## Work task
Repeat every line of text in the rows below character for character, keeping each line break where it falls.

## Records to process
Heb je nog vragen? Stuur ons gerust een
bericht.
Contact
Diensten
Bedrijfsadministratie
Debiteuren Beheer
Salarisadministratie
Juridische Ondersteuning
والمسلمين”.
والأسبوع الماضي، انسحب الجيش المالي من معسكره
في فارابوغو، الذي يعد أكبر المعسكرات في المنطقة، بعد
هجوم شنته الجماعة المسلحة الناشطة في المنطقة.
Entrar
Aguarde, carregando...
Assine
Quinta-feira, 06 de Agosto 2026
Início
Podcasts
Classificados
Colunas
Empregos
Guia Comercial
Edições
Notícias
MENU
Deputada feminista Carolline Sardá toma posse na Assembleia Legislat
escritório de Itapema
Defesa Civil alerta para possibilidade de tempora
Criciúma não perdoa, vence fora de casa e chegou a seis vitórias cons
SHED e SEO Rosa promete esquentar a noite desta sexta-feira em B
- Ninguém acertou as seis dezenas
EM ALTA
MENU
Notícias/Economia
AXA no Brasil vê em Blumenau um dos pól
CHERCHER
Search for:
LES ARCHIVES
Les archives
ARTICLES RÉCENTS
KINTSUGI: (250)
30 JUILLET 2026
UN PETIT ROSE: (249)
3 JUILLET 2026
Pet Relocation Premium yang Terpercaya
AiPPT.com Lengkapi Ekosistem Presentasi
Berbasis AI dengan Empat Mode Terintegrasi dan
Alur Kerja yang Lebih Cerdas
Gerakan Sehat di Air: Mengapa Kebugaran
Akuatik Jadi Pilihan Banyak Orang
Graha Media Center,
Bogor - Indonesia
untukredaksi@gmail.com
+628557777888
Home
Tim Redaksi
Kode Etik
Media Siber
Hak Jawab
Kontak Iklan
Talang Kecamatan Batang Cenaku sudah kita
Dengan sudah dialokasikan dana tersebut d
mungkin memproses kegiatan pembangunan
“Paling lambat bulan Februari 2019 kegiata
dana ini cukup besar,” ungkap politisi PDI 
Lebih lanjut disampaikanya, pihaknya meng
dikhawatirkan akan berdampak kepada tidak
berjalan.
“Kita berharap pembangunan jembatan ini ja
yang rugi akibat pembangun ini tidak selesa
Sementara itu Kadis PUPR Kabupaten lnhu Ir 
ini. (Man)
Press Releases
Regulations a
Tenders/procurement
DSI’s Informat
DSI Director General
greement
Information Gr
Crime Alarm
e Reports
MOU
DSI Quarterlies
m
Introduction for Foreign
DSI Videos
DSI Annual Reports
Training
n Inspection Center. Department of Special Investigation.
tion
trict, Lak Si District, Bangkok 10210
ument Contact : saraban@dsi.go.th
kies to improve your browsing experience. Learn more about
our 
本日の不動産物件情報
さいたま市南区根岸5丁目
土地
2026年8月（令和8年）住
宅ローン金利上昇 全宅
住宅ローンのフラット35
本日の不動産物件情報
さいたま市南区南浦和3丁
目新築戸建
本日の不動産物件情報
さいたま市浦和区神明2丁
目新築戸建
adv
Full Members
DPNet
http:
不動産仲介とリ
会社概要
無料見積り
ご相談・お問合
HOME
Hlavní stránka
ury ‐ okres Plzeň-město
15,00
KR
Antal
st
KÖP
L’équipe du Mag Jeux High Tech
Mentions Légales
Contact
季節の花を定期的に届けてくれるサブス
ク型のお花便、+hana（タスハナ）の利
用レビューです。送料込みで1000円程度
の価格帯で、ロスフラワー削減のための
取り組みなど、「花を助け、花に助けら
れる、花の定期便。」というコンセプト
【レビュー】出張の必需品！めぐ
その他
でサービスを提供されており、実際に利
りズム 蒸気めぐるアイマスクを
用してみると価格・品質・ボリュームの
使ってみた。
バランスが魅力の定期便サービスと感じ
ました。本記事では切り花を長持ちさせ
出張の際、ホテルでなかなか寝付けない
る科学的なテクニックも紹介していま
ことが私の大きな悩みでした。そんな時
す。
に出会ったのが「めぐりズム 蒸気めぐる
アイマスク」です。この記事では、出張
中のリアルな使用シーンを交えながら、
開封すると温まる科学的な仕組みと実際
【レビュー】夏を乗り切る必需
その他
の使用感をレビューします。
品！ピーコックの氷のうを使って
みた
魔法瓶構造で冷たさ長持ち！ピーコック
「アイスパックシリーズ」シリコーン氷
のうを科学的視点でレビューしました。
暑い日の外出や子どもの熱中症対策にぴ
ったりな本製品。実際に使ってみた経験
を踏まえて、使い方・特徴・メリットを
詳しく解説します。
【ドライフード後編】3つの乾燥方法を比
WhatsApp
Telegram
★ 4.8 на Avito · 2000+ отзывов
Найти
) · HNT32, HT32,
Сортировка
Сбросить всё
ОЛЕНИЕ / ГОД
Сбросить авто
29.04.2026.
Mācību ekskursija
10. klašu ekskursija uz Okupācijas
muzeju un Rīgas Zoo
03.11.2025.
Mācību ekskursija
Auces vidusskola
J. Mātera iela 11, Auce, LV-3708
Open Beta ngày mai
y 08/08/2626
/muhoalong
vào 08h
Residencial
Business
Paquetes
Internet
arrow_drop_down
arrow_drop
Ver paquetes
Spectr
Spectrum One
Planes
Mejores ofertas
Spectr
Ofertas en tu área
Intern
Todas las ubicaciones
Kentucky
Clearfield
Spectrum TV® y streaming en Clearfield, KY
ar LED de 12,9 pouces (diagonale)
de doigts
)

## Answer section
Heb je nog vragen? Stuur ons gerust een
bericht.
Contact
Diensten
Bedrijfsadministratie
Debiteuren Beheer
Salarisadministratie
Juridische Ondersteuning
والمسلمين”.
والأسبوع الماضي، انسحب الجيش المالي من معسكره
في فارابوغو، الذي يعد أكبر المعسكرات في المنطقة، بعد
هجوم شنته الجماعة المسلحة الناشطة في المنطقة.
Entrar
Aguarde, carregando...
Assine
Quinta-feira, 06 de Agosto 2026
Início
Podcasts
Classificados
Colunas
Empregos
Guia Comercial
Edições
Notícias
MENU
Deputada feminista Carolline Sardá toma posse na Assembleia Legislat
escritório de Itapema
Defesa Civil alerta para possibilidade de tempora
Criciúma não perdoa, vence fora de casa e chegou a seis vitórias cons
SHED e SEO Rosa promete esquentar a noite desta sexta-feira em B
- Ninguém acertou as seis dezenas
EM ALTA
MENU
Notícias/Economia
AXA no Brasil vê em Blumenau um dos pól
CHERCHER
Search for:
LES ARCHIVES
Les archives
ARTICLES RÉCENTS
KINTSUGI: (250)
30 JUILLET 2026
UN PETIT ROSE: (249)
3 JUILLET 2026
Pet Relocation Premium yang Terpercaya
AiPPT.com Lengkapi Ekosistem Presentasi
Berbasis AI dengan Empat Mode Terintegrasi dan
Alur Kerja yang Lebih Cerdas
Gerakan Sehat di Air: Mengapa Kebugaran
Akuatik Jadi Pilihan Banyak Orang
Graha Media Center,
Bogor - Indonesia
untukredaksi@gmail.com
+628557777888
Home
Tim Redaksi
Kode Etik
Media Siber
Hak Jawab
Kontak Iklan
Talang Kecamatan Batang Cenaku sudah kita
Dengan sudah dialokasikan dana tersebut d
mungkin memproses kegiatan pembangunan
“Paling lambat bulan Februari 2019 kegiata
dana ini cukup besar,” ungkap politisi PDI 
Lebih lanjut disampaikanya, pihaknya meng
dikhawatirkan akan berdampak kepada tidak
berjalan.
“Kita berharap pembangunan jembatan ini ja
yang rugi akibat pembangun ini tidak selesa
Sementara itu Kadis PUPR Kabupaten lnhu Ir 
ini. (Man)
Press Releases
Regulations a
Tenders/procurement
DSI’s Informat
DSI Director General
greement
Information Gr
Crime Alarm
e Reports
MOU
DSI Quarterlies
m
Introduction for Foreign
DSI Videos
DSI Annual Reports
Training
n Inspection Center. Department of Special Investigation.
tion
trict, Lak Si District, Bangkok 10210
ument Contact : saraban@dsi.go.th
kies to improve your browsing experience. Learn more about
our 
本日の不動産物件情報
さいたま市南区根岸5丁目
土地
2026年8月（令和8年）住
宅ローン金利上昇 全宅
住宅ローンのフラット35
本日の不動産物件情報
さいたま市南区南浦和3丁
目新築戸建
本日の不動産物件情報
さいたま市浦和区神明2丁
目新築戸建
adv
Full Members
DPNet
http:
不動産仲介とリ
会社概要
無料見積り
ご相談・お問合
HOME
Hlavní stránka
ury ‐ okres Plzeň-město
15,00
KR
Antal
st
KÖP
L’équipe du Mag Jeux High Tech
Mentions Légales
Contact
季節の花を定期的に届けてくれるサブス
ク型のお花便、+hana（タスハナ）の利
用レビューです。送料込みで1000円程度
の価格帯で、ロスフラワー削減のための
取り組みなど、「花を助け、花に助けら
れる、花の定期便。」というコンセプト
【レビュー】出張の必需品！めぐ
その他
でサービスを提供されており、実際に利
りズム 蒸気めぐるアイマスクを
用してみると価格・品質・ボリュームの
使ってみた。
バランスが魅力の定期便サービスと感じ
ました。本記事では切り花を長持ちさせ
出張の際、ホテルでなかなか寝付けない
る科学的なテクニックも紹介していま
ことが私の大きな悩みでした。そんな時
す。
に出会ったのが「めぐりズム 蒸気めぐる
アイマスク」です。この記事では、出張
中のリアルな使用シーンを交えながら、
開封すると温まる科学的な仕組みと実際
【レビュー】夏を乗り切る必需
その他
の使用感をレビューします。
品！ピーコックの氷のうを使って
みた
魔法瓶構造で冷たさ長持ち！ピーコック
「アイスパックシリーズ」シリコーン氷
のうを科学的視点でレビューしました。
暑い日の外出や子どもの熱中症対策にぴ
ったりな本製品。実際に使ってみた経験
を踏まえて、使い方・特徴・メリットを
詳しく解説します。
【ドライフード後編】3つの乾燥方法を比
WhatsApp
Telegram
★ 4.8 на Avito · 2000+ отзывов
Найти
) · HNT32, HT32,
Сортировка
Сбросить всё
ОЛЕНИЕ / ГОД
Сбросить авто
29.04.2026.
Mācību ekskursija
10. klašu ekskursija uz Okupācijas
muzeju un Rīgas Zoo
03.11.2025.
Mācību ekskursija
Auces vidusskola
J. Mātera iela 11, Auce, LV-3708
Open Beta ngày mai
y 08/08/2626
/muhoalong
vào 08h
Residencial
Business
Paquetes
Internet
arrow_drop_down
arrow_drop
Ver paquetes
Spectr
Spectrum One
Planes
Mejores ofertas
Spectr
Ofertas en tu área
Intern
Todas las ubicaciones
Kentucky
Clearfield
Spectrum TV® y streaming en Clearfield, KY
ar LED de 12,9 pouces (diagonale)
de doigts
)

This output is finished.